Monday, March 8, 2010


So, lets talk about the next couple components of lifting. We already addressed choice of exercise…
#2 is Order of Exercise:

Normally, exercises for the large muscle groups are done before smaller muscle groups. For example, working out quads and hams before smaller arms muscles. Also, multijoint exercises are usually performed before single-joint. Such as doing squat jumps and push-ups before doing bicep curls and calf raises.
This is done so you can use the heavier weights on bigger muscles since you will have more energy at the beginning and not fatigue as fast.
As for doing cardio or weights first, use your judgement. If you are working more toward cardio fitness and endurance training, do your run or cardio first, then weights. If you are focusing on muscle building, lift first and then follow up with cardio. Just remember, no matter what your goal is, weights AND cardio are necessary for optimum performance!
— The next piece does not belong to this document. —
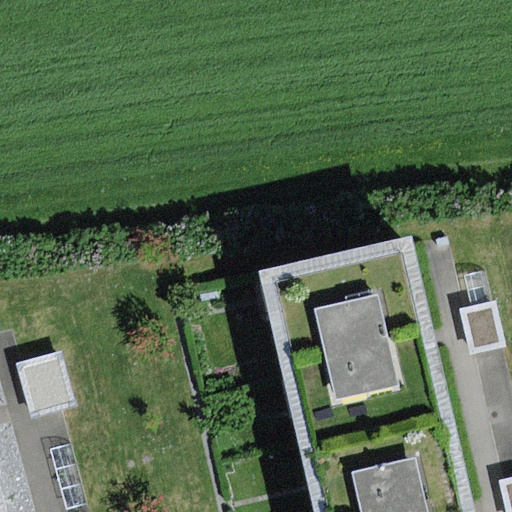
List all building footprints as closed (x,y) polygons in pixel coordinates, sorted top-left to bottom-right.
[(410,243),(262,276),(302,452),(450,418),(432,338),(410,243)] [(484,273),(466,277),(472,305),(490,301),(484,273)] [(499,303),(463,311),(472,354),(508,345),(499,303)] [(60,352),(13,364),(28,419),(74,406),(60,352)] [(471,511),(450,418),(302,452),(315,511),(471,511)] [(73,443),(51,449),(66,509),(88,504),(73,443)] [(511,511),(511,477),(499,480),(506,511),(511,511)] [(10,511),(6,496),(0,497),(0,511),(10,511)]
#3 Resistance Used / #4 Training Volume:
It is said that to maximize gains in muscle strength and performance, it is recommended that training sets be performed to fatigue, where you couldn’t perform another lift because of temporary fatigue.
To get a general idea of how many reps you should do, this is what is recommended for certain goals:
muscular strength: 6 or fewer
muscular endurance: 20 or more
Most common is doing between 10 and 12 reps to enhance muscular strength and performance, so that is what I recommend to start with unless you have specific goals.
Keep in mind that these reps do need to be performed with good form. So when you are trying to find out what weight to use depending on reps, even if you can do 17 reps with 30 lbs, it won’t do anything if your form is wacky (:
Training Volume is influenced by the number of exercises per session, number of repetitions per set, and number of sets. The main thing to remember is that training volume doesn’t need to be the same each time you work out. Mix it up, and your muscles will be grateful. Try doing more weight with less repetitions and fewer sets one time, and the next doing lots of sets of light weights, ect. If you are short on time though, the benefits of only doing one set is still big, so don’t opt out because of time. But if you have the time, try to get 2 or 3 sets in.